Это можно было почитать продолжением литературной войны между Москвою и Петербургом, некоторые подробности которой описаны мною в предшествующей части сих Записок, или лучше сказать возобновлением её, ибо во дни всеобщей борьбы европейских народов сия пустая возня на время прекратилась. Она должна была возгореться с новою силой, когда не оставалось ни малейшего сомнения насчет прочности европейского мира.
Победа казалась на стороне Шаховского; новая пьеса его имела успех чрезвычайный, публика приняла ее с шумным, громогласным одобрением. В тот же вечер, как нам сказывали, по сему случаю было большое празднество у петербургского гражданского губернатора Бакунина, коего супруга, сестра Павла Ивановича Кутузова, надела венок на счастливого автора. Крылов, с которым на другой день я увиделся, сказал мне с коварною улыбкой: «Как быть les rieurs sont de sou côté» (насмешники на его стороне). Торжество Шаховского пуще раздражало нас. Ах, юность, юность! Ну, право, как будто и смешно, и совестно за себя и за других, когда вспомнишь, как все эти пустяки почитали мы делом серьёзным и важным.
Для получения наследства Блудов когда-то ездил в Оренбургскую губернию. Дорогой случилось ему остановиться в Арзамасе; рядом с комнатой, в которой он ночевал, была другая, куда несколько человек пришли отужинать, и ему послышалось, что они толкуют о литературе. Тотчас молодое воображение его создало из них общество мирных жителей, которые в тихой, безвестной доле своей посвящают вечера суждениям о предмете, который тогда исключительно занимал его. Воспоминание об этом вечере и о другом, проведенном со мною, подало ему мысль библейским слогом написать нечто под названием: Видение в какой-то ограде. Арзамасские любители словесности, в одно из своих вечерних собраний слышат странный шорох в соседней комнате; Шаховской в магнетическом сне бродит по ней; они прислушиваются, а он рассказывает, как в памятную нам бурную ночь вздумалось ему остановиться перед окошком опустевшей залы дома Державина, и какие чудеса ему там привиделись.
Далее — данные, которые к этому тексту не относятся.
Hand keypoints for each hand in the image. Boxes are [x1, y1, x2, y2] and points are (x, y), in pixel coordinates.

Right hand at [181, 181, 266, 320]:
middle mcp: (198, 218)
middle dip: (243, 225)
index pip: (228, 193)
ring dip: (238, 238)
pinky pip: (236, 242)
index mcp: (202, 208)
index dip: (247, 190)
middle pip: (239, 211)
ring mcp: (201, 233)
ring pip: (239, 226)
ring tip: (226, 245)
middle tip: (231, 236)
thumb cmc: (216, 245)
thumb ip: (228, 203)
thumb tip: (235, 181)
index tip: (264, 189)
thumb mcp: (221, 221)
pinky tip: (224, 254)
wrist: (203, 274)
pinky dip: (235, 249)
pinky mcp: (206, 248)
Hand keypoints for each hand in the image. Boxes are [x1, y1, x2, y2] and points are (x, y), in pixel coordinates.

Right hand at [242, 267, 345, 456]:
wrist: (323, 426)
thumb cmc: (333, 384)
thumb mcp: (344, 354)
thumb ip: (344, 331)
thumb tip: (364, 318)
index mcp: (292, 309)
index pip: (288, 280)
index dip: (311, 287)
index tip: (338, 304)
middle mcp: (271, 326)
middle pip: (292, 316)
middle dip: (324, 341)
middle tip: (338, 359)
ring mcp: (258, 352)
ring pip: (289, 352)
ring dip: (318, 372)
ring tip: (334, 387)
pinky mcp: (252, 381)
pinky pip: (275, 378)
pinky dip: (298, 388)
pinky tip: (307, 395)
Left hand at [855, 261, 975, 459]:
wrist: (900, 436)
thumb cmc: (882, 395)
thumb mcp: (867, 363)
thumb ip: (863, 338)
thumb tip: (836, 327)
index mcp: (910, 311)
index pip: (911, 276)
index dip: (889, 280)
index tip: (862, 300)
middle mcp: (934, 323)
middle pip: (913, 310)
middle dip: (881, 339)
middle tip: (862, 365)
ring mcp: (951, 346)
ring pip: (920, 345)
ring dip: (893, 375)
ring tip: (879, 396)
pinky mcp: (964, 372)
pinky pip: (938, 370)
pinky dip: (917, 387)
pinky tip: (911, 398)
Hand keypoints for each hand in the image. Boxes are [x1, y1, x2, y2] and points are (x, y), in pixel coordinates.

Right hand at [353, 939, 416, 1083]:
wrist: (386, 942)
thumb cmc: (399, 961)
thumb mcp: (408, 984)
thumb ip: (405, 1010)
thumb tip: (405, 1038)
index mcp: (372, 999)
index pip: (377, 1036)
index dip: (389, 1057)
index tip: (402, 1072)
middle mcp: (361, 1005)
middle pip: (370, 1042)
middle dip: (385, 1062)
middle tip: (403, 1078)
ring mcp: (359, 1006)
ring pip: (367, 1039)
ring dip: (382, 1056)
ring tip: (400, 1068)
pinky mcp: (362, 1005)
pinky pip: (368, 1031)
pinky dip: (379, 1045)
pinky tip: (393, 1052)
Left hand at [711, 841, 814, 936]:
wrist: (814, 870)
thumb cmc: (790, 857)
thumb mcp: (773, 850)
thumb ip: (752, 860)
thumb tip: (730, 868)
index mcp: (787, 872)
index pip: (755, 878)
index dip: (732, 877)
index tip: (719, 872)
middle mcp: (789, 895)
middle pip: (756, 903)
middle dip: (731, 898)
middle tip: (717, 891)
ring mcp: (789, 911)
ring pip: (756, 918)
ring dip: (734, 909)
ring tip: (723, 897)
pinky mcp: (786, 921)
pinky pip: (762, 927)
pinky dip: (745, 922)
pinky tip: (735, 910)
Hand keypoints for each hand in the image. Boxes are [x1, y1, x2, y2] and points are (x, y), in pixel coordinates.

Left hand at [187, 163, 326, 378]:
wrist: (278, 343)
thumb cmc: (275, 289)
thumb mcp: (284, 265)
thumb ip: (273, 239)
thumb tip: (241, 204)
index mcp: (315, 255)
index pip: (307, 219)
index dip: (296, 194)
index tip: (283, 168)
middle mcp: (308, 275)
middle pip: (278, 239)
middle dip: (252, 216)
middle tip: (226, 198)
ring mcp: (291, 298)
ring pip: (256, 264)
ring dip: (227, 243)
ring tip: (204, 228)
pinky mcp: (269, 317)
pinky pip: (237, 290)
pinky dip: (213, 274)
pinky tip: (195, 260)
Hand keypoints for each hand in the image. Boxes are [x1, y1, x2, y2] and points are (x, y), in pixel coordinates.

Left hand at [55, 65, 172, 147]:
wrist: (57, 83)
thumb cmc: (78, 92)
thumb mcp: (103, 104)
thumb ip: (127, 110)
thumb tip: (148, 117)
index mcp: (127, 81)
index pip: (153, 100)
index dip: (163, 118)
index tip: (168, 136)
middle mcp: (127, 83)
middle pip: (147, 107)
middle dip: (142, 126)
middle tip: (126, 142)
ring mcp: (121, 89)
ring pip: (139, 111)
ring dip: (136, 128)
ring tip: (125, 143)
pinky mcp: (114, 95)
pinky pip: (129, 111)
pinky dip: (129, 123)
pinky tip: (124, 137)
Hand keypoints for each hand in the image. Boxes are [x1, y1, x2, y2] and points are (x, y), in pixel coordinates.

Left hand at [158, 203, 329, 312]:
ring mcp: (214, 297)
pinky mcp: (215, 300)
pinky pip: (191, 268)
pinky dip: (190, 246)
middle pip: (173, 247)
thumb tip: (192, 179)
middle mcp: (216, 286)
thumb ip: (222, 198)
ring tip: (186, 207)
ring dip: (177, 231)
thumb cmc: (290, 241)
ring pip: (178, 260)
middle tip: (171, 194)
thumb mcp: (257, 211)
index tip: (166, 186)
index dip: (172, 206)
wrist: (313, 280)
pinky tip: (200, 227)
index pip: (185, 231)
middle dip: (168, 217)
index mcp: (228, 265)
Потом принимается он исповедывать все тайные, но всем известные грехи свои. Писано было отменно забавно, а для Шаховского с товарищами довольно язвительно. Напечатать было невозможно, а рукописи всегда трудно разойтись по рукам и получить общую известность; главное было то, чтоб она дошла до Шаховского, и в чашу радости его много подлила она горечи.
Дашков поступил еще лучше, то есть смелее. За начинающимся недостатком политических происшествий, следственно и известий, в Сыне Отечество Греч начинал уже помещать литературные статьи, но и ими журнал сей не изобиловал. Вероятно оттого-то согласился он напечатать в нём Письмо к новейшему Аристофану Дашкова, притворяясь, будто не знает, на чье лицо оно писано. А угадать было не трудно: самым пристойным, почти учтивым образом автор письма, как палицей, так и бил с плеча в Аристофана. Шум и великая тревога сделались оттого в неприятельском стане.
Принимая в этом деле живейшее участие, не менее того видел я и забавную его сторону. С родственником моим Загоскиным, верно преданным Шаховскому, я не прерывал своих сношений; мы часто посещали друг друга. Я любил бесить его, позволяя себе нескромные шутки и повторяя все колкости, слышанные мною в кругу моих приятелей на счет его патрона. С своей стороны и он не слишком щадил сих последних, и в нетерпении своем высказывал мне злые намерения наших противников. Таким образом пламя раздора всё более раздувалось, и с обеих сторон готовились к новым битвам. Передавая всё слышанное мною дружескому обществу нашему, я в шутку сам прозвал себя его шпионом или лазутчиком, а там, в сердито-веселом расположении духа, находя это название слишком жестоким, перевели его на слово соглядатай. Роль поджигателя была очень веселая, не совсем уважения достойная, но как быть? дело от безделья.
Новое нападение противной стороны, возбужденной мною посредством Загоскина, ограничилось его комедией Урок волокитам, в трех действиях и в прозе. Она была не дурна, особливо как скороспелка. В ней, хотя не совсем остроумно, досталось всем, а более всех мне. Пожалуй, и мог бы не узнать себя в Фольгине, большом врале, ветреном моднике, каким никогда я не бывал, если бы некоторые из слов и суждений моих не были вложены в уста его. Я знал чем отомстить человеку, который, по всей справедливости, гордился едва ли не более древностью рода своего, чем новостью своей известности. Я уверил его, что все приятели мои не хотят верить его существованию, фамильное имя его почитают вымышленным, одним словом, видят в нём псевдоним, под которым сам Шаховской написал комедию.